GOAL OF THE EXERCISE
Nothing but the lines from the one containing "Список форумов http://www.astalavista.ru" through the final line of the data should be repeated, and each must be exact.

(Items listed in a dataset)
⁂

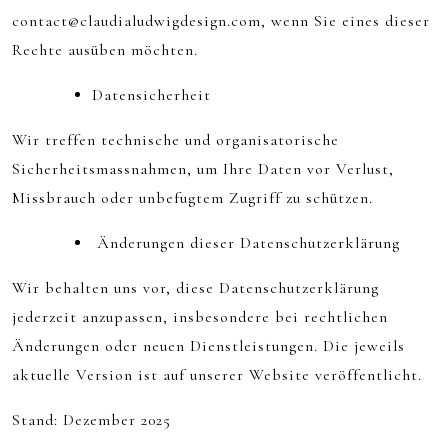
contact@claudialudwigdesign.com, wenn Sie eines dieser
Rechte ausüben möchten.
Datensicherheit
Wir treffen technische und organisatorische
Sicherheitsmassnahmen, um Ihre Daten vor Verlust,
Missbrauch oder unbefugtem Zugriff zu schützen.
Änderungen dieser Datenschutzerklärung
Wir behalten uns vor, diese Datenschutzerklärung
jederzeit anzupassen, insbesondere bei rechtlichen
Änderungen oder neuen Dienstleistungen. Die jeweils
aktuelle Version ist auf unserer Website veröffentlicht.
Stand: Dezember 2025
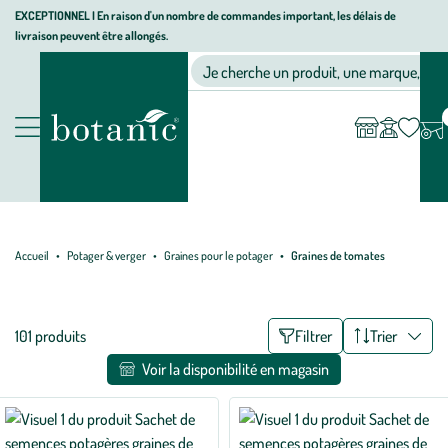
Aller
Aller
Aller
EXCEPTIONNEL I En raison d'un nombre de commandes important, les délais de
livraison peuvent être allongés.
à
au
au
Jardinerie
la
contenu
pied
Ma
Nos magasins
Mon
Je cherche un produit, une marque, un co
liste
compte
écologique,
navigation
principal
de
d’envies
animalerie,
page
décoration,
Nos
alimentation
produits
bio
botanic®
Accueil
Potager & verger
Graines pour le potager
Graines de tomates
Liste
101 produits
Filtrer
Trier
des
Voir la disponibilité en magasin
filtres
appliqués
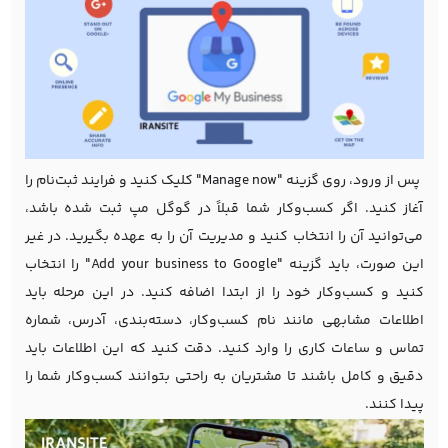
پس از ورود، روی گزینه "Manage now" کلیک کنید و فرایند ثبت‌نام را
آغاز کنید. اگر کسب‌وکار شما قبلاً در گوگل مپ ثبت شده باشد،
می‌توانید آن را انتخاب کنید و مدیریت آن را به عهده بگیرید. در غیر
این صورت، باید گزینه "Add your business to Google" را انتخاب
کنید و کسب‌وکار خود را از ابتدا اضافه کنید. در این مرحله باید
اطلاعات مشابهی مانند نام کسب‌وکار، دسته‌بندی، آدرس، شماره
تماس و ساعات کاری را وارد کنید. دقت کنید که این اطلاعات باید
دقیق و کامل باشند تا مشتریان به راحتی بتوانند کسب‌وکار شما را
پیدا کنند.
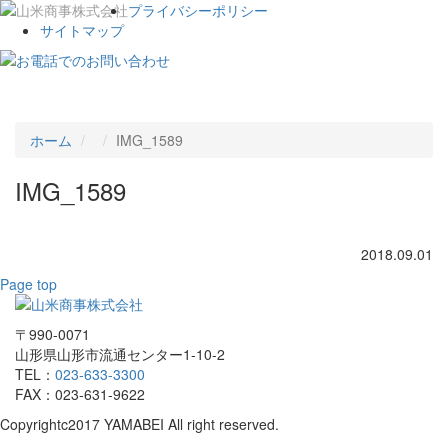
プライバシーポリシー
サイトマップ
Toggle
navigat
ホーム
IMG_1589
IMG_1589
2018.09.01
Page top
〒990-0071
山形県山形市流通センター1-10-2
TEL：
023-633-3300
FAX：023-631-9622
Copyrightc2017 YAMABEI All right reserved.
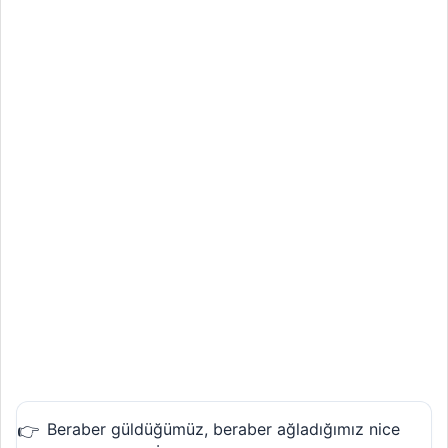
Beraber güldüğümüz, beraber ağladığımız nice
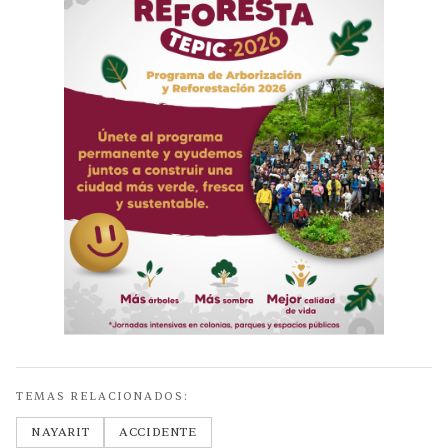
TEMAS RELACIONADOS:
NAYARIT
ACCIDENTE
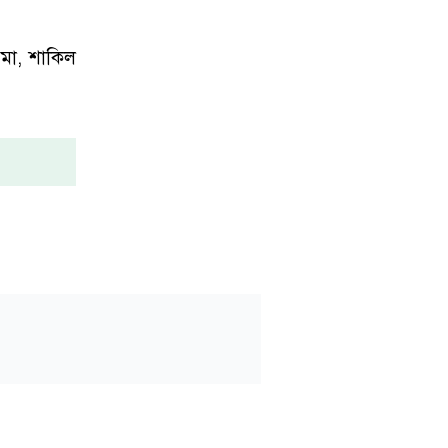
রমা, শাকিল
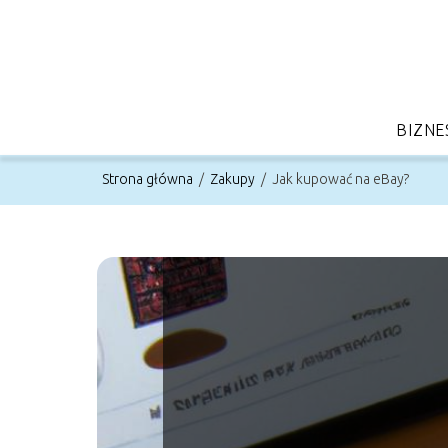
BIZNE
Strona główna
/
Zakupy
/
Jak kupować na eBay?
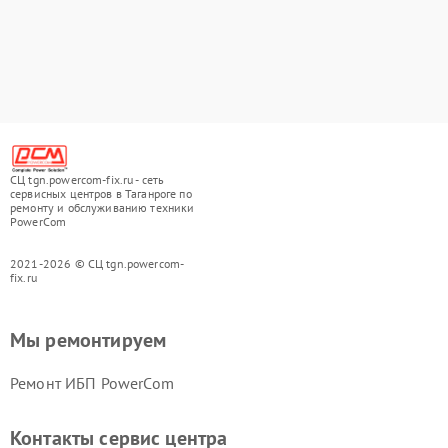
СЦ tgn.powercom-fix.ru - сеть
сервисных центров в Таганроге по
ремонту и обслуживанию техники
PowerCom
2021-2026 © СЦ tgn.powercom-
fix.ru
Мы ремонтируем
Ремонт ИБП PowerCom
Контакты сервис центра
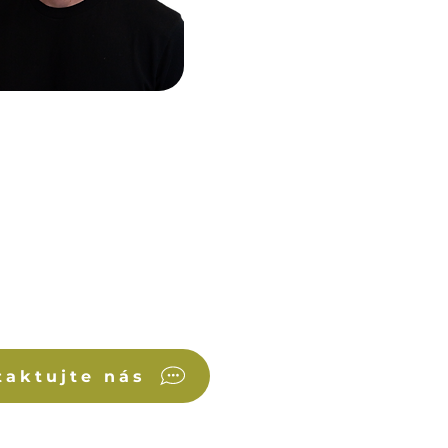
taktujte nás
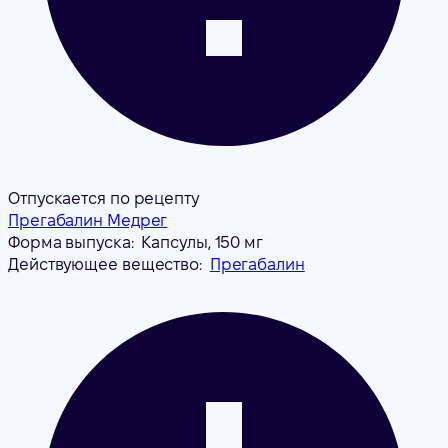
Отпускается по рецепту
Прегабалин Медрег
Форма выпуска:
Капсулы, 150 мг
Действующее вещество:
Прегабалин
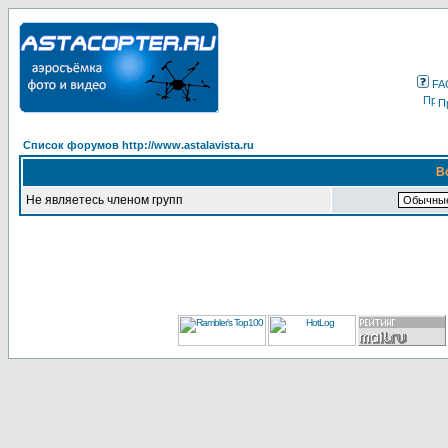
FA
П
Список форумов http://www.astalavista.ru
В
Не являетесь членом групп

⁂

TASK OUTPUT
Список форумов http://www.astalavista.ru
В
Не являетесь членом групп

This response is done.